[Dataset excerpt]
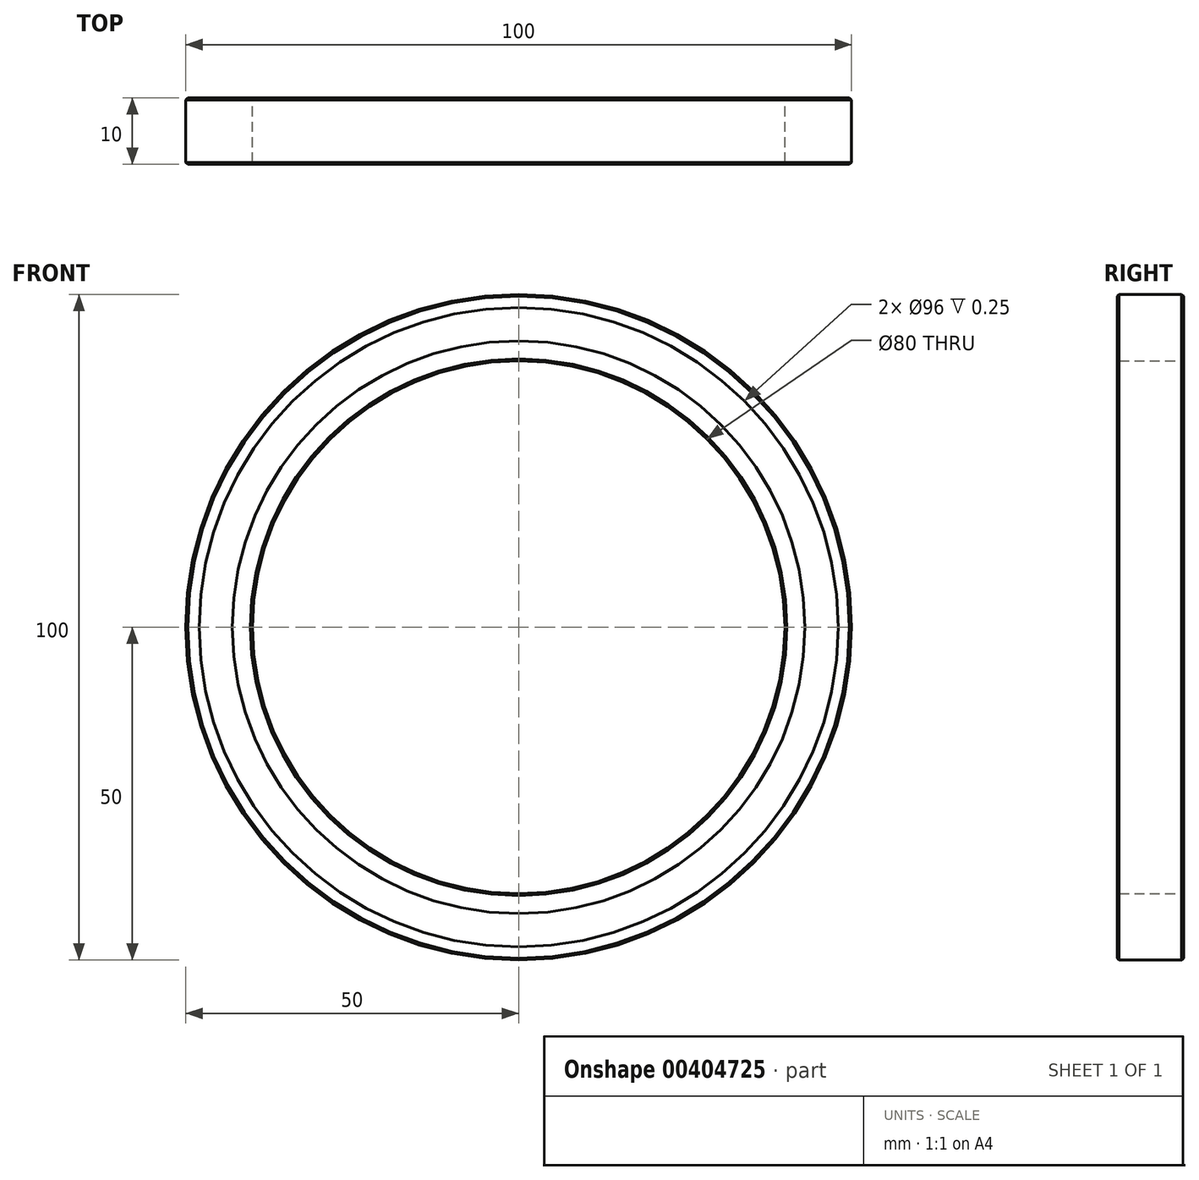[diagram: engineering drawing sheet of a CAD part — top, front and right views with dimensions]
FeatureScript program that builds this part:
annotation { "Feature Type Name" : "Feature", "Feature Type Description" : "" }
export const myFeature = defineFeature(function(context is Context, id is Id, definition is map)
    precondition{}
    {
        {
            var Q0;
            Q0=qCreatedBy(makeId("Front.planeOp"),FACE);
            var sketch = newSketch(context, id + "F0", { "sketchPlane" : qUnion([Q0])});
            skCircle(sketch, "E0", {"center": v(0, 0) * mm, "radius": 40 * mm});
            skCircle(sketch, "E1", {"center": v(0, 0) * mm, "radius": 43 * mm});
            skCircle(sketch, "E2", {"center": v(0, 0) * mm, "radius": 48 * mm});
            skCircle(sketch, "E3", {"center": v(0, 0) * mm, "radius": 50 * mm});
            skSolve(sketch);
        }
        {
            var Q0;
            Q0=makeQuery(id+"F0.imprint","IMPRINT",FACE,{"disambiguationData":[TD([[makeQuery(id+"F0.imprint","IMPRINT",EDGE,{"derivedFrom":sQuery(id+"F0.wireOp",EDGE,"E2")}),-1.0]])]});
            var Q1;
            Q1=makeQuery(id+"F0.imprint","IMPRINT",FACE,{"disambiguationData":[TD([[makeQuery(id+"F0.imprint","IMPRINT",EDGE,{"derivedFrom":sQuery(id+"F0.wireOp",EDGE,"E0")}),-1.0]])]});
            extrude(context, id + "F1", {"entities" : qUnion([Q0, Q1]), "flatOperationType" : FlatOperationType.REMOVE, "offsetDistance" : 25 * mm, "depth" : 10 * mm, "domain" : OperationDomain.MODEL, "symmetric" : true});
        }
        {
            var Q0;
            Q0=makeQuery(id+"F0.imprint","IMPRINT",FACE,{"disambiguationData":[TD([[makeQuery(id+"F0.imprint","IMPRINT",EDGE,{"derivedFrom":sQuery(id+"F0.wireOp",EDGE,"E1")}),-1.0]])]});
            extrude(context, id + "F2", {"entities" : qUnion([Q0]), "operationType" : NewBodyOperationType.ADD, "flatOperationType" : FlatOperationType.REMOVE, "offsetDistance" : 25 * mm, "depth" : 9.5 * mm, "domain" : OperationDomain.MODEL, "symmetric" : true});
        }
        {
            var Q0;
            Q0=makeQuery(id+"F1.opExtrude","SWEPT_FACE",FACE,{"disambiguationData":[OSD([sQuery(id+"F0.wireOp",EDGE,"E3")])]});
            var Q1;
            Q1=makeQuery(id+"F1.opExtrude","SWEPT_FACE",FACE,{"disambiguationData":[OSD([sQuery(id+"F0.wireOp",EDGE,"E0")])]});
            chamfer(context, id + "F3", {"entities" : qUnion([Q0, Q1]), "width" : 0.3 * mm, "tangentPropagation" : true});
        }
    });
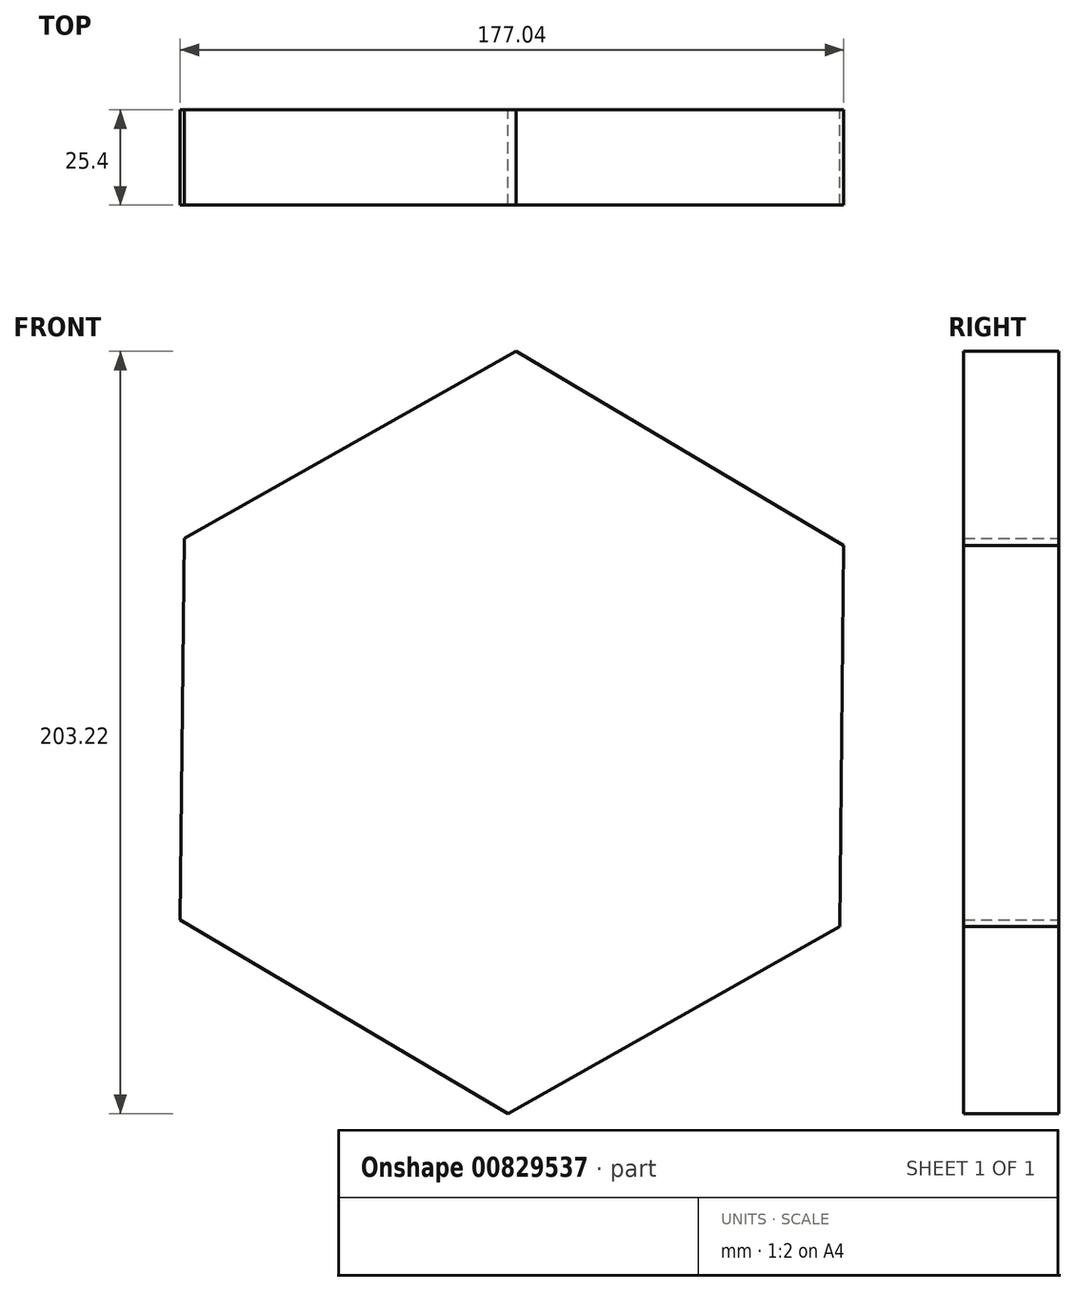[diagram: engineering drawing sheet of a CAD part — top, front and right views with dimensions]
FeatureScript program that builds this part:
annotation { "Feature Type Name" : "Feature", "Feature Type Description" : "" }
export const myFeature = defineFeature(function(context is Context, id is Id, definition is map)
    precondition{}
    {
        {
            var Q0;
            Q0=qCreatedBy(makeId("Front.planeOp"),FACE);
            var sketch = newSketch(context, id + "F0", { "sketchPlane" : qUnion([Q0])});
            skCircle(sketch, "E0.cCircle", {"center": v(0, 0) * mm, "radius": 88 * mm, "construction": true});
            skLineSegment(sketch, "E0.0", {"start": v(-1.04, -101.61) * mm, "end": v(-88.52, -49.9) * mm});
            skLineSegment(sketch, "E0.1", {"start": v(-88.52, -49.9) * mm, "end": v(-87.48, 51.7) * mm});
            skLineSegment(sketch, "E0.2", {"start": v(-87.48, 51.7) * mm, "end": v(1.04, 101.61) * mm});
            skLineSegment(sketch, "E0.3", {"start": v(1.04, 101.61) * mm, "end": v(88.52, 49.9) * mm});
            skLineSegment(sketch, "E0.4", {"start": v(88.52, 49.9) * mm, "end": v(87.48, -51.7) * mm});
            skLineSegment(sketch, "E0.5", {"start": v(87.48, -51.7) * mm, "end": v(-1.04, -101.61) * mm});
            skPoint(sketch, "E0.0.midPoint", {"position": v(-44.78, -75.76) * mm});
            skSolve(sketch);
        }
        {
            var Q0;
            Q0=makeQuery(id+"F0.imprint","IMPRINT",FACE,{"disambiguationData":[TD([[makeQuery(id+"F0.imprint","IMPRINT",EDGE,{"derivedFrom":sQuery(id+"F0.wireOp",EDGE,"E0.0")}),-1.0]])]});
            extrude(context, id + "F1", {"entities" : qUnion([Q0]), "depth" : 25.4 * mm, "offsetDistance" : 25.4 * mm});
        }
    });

### [EXERCISE PROMPT]
Pick out every line of the records that contains the string "entities" and copy each one. Matching is case-sensitive.

### [FINAL RESULT]
            extrude(context, id + "F1", {"entities" : qUnion([Q0, Q1]), "flatOperationType" : FlatOperationType.REMOVE, "offsetDistance" : 25 * mm, "depth" : 10 * mm, "domain" : OperationDomain.MODEL, "symmetric" : true});
            extrude(context, id + "F2", {"entities" : qUnion([Q0]), "operationType" : NewBodyOperationType.ADD, "flatOperationType" : FlatOperationType.REMOVE, "offsetDistance" : 25 * mm, "depth" : 9.5 * mm, "domain" : OperationDomain.MODEL, "symmetric" : true});
            chamfer(context, id + "F3", {"entities" : qUnion([Q0, Q1]), "width" : 0.3 * mm, "tangentPropagation" : true});
            extrude(context, id + "F1", {"entities" : qUnion([Q0]), "depth" : 25.4 * mm, "offsetDistance" : 25.4 * mm});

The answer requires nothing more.